The MV Queenscliff will be retired from customer service on 13 October after almost 40 years since its first voyage on Sydney Harbour.
However, Transport for NSW Chief Operations Officer Howard Collins said a new role for the much-loved vessel beckons, with the NSW Government set to seek ideas from interested parties soon on how it could be repurposed for future community benefit.
“Many tourists and Sydneysiders alike would have fond memories from the trips they’ve taken on this iconic vessel ever since it first graced Sydney Harbour way back in July 1983,” Mr Collins said.
“While its retirement will be the end of an era, it will also be exciting to see what the future holds for her. We will have more to say on this soon but priority will be given to ideas that demonstrate how this vessel can live on and continue to benefit the community in some capacity.
“Of course we would have loved full crowds for a proper send-off but restrictions remain in place to help limit the spread of COVID-19,” Mr Collins said.
“We will keep customers up to date but in lieu of getting on board the last service, there will still be some other interactive ways for the community to pay tribute to this magnificent vessel.”
Plans will include a virtual trip from Manly to Circular Quay. This will be streamed on the Transport for NSW Facebook page at the same time as the last service.

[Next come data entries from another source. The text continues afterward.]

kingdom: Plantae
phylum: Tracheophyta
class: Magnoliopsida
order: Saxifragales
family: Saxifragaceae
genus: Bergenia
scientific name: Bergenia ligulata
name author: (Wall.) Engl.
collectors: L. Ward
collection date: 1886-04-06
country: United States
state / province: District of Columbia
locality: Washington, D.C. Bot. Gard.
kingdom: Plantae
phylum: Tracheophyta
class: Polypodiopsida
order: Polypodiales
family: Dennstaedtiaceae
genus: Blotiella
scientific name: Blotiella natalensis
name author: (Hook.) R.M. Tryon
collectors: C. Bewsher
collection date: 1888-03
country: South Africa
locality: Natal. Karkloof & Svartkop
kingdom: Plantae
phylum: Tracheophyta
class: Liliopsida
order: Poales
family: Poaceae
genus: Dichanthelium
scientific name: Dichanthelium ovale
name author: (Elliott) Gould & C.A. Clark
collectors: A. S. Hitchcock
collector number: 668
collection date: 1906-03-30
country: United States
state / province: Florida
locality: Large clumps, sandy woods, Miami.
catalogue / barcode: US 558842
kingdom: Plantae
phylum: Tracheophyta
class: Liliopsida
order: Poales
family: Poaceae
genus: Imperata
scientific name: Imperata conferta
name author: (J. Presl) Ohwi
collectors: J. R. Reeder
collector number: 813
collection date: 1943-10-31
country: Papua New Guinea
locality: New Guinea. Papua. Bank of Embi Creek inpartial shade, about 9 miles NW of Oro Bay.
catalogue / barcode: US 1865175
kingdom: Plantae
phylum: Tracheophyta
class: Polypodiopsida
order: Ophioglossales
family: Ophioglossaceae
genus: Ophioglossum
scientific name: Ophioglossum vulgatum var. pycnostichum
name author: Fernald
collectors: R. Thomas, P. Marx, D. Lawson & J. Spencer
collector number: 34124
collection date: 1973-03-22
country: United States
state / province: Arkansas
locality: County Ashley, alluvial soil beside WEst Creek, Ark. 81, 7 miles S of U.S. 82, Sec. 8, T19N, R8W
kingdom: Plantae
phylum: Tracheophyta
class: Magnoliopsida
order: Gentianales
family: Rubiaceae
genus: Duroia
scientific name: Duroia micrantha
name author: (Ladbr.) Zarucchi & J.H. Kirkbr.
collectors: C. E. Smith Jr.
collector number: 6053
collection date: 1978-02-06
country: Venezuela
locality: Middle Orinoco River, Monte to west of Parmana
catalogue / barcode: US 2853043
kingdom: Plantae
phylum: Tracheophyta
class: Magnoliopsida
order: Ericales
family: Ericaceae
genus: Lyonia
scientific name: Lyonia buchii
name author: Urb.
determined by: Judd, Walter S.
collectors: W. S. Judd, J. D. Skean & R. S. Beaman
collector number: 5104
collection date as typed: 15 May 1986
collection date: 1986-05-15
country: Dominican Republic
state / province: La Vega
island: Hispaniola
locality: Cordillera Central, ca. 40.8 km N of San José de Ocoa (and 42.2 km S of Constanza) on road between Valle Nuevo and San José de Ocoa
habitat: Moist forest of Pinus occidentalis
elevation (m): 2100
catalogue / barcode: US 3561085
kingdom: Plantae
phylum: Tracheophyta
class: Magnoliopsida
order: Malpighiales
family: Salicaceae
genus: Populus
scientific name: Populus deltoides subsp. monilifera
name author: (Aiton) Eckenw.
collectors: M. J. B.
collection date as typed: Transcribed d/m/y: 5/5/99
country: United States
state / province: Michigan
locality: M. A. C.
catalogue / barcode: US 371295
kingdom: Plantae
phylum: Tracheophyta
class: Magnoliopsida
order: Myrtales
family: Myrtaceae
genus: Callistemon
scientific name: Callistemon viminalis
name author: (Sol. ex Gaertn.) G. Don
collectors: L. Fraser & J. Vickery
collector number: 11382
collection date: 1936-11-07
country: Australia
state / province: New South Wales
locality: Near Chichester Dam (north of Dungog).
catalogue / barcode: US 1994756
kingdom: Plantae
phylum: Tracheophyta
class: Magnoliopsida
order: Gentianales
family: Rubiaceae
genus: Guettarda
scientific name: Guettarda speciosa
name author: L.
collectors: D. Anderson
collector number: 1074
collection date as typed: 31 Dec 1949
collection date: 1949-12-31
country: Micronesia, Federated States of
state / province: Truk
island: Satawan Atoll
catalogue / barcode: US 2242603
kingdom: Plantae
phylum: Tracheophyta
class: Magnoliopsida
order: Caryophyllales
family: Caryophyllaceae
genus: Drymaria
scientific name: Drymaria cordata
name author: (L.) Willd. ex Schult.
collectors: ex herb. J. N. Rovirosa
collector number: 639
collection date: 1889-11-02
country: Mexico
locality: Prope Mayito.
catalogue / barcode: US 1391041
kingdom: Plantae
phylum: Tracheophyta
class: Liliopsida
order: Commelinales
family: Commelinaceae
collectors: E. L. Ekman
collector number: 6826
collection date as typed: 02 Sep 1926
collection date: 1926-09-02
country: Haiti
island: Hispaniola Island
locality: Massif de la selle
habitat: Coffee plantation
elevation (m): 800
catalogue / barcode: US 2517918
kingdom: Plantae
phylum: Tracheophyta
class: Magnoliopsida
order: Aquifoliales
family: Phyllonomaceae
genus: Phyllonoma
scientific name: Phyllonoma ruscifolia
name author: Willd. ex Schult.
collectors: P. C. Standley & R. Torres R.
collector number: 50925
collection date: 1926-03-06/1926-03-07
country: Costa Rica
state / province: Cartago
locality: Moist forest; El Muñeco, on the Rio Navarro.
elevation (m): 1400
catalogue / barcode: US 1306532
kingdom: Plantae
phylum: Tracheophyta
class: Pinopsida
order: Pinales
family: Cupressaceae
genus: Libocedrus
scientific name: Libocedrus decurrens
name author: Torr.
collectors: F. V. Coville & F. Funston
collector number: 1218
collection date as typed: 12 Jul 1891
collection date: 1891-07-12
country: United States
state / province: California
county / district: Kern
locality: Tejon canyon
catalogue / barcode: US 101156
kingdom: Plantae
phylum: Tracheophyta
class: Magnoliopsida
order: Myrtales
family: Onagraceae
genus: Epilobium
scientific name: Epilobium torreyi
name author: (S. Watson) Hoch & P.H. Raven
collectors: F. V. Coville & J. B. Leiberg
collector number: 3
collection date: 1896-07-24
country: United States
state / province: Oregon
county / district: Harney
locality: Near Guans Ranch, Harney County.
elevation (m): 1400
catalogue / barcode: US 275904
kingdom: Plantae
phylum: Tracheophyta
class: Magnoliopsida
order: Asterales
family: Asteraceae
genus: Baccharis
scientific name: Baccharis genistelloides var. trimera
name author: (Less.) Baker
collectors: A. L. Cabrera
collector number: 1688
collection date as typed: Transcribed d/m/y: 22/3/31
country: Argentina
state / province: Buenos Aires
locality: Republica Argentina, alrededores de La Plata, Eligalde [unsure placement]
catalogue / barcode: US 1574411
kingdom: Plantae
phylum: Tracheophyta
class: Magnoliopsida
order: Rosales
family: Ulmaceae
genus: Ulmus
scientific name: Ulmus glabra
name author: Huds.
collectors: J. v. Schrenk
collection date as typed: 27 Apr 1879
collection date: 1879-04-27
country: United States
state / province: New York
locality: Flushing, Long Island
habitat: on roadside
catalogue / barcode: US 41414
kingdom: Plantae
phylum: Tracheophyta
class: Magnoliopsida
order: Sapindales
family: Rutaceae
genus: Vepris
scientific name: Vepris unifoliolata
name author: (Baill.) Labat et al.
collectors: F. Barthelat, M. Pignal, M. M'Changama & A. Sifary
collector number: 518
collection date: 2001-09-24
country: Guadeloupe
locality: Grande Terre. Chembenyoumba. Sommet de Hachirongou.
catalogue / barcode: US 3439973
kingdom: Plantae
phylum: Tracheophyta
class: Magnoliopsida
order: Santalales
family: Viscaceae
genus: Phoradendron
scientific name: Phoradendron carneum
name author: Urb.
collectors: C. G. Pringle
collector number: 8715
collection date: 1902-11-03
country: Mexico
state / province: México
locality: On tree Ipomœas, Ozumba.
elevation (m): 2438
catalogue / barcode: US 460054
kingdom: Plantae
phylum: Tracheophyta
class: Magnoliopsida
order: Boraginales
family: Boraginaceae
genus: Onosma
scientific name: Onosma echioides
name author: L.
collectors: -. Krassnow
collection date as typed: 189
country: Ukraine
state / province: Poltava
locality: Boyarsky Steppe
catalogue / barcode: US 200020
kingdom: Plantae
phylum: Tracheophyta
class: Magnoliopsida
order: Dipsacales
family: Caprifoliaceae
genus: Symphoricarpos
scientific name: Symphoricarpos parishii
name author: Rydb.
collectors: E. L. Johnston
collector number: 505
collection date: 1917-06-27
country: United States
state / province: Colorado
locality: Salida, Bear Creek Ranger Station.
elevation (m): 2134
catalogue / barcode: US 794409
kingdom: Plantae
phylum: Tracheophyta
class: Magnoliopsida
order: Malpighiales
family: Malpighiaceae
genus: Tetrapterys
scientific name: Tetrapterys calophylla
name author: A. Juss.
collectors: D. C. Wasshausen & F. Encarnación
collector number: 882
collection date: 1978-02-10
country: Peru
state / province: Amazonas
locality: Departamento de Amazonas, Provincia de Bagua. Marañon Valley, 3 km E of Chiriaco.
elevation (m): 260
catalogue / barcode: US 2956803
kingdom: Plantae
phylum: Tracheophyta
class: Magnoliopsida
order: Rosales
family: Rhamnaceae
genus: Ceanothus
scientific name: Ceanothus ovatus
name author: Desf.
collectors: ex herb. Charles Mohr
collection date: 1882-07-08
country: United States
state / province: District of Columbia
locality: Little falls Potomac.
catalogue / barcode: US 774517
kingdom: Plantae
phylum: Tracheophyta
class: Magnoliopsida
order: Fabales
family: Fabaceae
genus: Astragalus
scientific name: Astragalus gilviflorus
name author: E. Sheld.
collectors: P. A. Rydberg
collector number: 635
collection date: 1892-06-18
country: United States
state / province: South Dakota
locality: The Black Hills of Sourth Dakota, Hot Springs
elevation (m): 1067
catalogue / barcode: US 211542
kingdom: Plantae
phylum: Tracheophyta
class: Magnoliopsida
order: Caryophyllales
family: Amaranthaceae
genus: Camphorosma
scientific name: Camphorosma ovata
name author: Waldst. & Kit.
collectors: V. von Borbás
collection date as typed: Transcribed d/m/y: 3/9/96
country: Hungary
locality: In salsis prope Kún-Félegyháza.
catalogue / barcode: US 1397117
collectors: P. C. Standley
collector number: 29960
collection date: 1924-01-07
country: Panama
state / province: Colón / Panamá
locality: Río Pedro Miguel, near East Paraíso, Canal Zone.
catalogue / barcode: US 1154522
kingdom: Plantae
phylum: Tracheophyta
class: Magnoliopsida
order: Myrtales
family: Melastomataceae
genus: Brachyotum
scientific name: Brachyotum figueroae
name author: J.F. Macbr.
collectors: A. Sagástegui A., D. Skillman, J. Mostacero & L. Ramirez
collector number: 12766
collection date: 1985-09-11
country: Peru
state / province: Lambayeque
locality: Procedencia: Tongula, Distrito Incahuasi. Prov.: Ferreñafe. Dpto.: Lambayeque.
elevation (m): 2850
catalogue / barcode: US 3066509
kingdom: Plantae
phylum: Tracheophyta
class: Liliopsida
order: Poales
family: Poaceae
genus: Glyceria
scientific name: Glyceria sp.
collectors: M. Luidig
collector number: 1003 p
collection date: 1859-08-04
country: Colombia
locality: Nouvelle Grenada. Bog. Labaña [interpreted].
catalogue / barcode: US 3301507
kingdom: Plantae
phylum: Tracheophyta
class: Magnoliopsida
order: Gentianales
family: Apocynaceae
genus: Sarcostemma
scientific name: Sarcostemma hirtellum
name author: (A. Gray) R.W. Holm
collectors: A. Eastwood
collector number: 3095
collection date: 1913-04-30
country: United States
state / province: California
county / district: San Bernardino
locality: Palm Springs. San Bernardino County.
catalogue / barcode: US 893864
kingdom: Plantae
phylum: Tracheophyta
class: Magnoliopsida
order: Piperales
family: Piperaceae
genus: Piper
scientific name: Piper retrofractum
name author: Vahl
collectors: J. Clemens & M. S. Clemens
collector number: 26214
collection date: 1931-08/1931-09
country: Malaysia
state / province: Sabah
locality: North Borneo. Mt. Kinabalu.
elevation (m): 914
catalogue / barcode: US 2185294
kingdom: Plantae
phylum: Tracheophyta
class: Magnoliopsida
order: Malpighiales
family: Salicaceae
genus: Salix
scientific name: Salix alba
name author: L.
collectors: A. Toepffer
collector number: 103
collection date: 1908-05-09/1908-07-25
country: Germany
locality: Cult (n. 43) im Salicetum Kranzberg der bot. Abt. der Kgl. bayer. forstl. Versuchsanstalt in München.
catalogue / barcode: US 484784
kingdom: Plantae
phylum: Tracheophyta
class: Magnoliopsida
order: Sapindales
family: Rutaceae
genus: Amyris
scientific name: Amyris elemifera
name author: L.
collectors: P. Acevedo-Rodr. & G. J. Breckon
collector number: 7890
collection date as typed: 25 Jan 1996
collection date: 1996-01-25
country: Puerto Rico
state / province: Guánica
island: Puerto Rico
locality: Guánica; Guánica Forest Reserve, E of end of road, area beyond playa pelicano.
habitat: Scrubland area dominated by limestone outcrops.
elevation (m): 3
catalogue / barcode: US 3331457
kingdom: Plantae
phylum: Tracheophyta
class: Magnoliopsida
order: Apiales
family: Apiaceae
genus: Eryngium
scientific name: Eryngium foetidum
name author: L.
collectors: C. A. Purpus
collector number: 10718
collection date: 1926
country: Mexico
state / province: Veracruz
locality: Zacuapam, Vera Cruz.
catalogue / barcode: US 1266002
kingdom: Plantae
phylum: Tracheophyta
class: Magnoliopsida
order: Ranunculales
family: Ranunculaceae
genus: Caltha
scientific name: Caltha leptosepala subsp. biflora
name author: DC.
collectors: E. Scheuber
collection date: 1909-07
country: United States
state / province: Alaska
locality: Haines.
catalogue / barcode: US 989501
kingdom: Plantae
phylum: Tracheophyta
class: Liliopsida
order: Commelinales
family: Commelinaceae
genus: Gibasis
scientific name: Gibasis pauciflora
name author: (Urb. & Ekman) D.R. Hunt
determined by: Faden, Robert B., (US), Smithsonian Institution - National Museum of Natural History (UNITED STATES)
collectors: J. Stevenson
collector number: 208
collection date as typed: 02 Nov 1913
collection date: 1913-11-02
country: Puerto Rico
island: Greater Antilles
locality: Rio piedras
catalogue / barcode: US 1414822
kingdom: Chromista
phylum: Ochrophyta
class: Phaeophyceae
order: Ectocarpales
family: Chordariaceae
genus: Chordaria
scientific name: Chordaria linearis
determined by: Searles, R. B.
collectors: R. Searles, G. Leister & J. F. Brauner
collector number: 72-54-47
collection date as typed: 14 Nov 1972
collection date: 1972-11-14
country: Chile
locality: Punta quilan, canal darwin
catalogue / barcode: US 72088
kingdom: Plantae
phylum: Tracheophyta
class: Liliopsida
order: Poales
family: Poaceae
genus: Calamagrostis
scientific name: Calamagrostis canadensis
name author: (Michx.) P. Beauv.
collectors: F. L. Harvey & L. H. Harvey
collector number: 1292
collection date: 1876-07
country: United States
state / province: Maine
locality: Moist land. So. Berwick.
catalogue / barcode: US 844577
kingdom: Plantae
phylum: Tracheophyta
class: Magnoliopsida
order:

Transport for NSW will continue to run a dynamic timetable and have enough vessels to meet the reduced demand for the F1 Manly – Circular Quay route throughout October, with services set to be increased later in the year ahead of the busy summer season, and the arrival of the new Generation 2 Emeralds.
“We know there is a great affection in the community for these vessels. With the planned lifting of restrictions in the coming weeks, we hope to provide opportunities for customers to be on board the MV Queenscliff’s sister ship, the MV Narrabeen, for a farewell run,” Mr Collins said.
Further information will be provided about this in due course.
Last service information
The last trip for the general public will be departing Manly Wharf at 1.40pm and arriving at Circular Quay at 2.10pm on Wednesday 13 October.
While we would love to accommodate all intending customers on this trip, COVID-19 capacity restrictions remain in place on public transport services. Customers who would like to take a final trip on the Queenscliff are asked to travel earlier in the day on the 13th or the preceding days to ensure they are able to board the vessel and avoid disappointment.
Interesting facts about the MV Queenscliff
- Queenscliff was built by the State Dockyard in Newcastle. She was yard number 106. Queenscliff was the last ship built by the State Dockyard prior to its closure.
- Queenscliff is 70.4 metres long, displaces 1,140 tonnes of water, can travel at speeds of up to 15 knots and has capacity for 1,150 passengers.
- Queenscliff entered service on 9 July 1983. Her first Master was Captain Ron Hart, who was father of Austin Hart one of Transdev Sydney Ferries’ current masters.
- Queenscliff was the first Freshwater Class ferry to take on the current green and cream livery back in 1992. Her names were originally painted gold before being changed to white. This livery was successful and eventually was applied to the entire fleet.
- She travelled for around 2,953,965 kilometres which is the equivalent of about 63 trips around the equator (going back and forward to Manly).
- During the Sydney 2000 Olympic Games on 2nd August 2000 the Queenscliff was passing close to the finish line of the Women’s 470 class sailing event as two Australian Sailors Jenny Stowell and Belinda Armstrong won the gold medal. Her master Max Tadros & crew celebrated by blasting the ships whistle and the passengers on board cheering them on.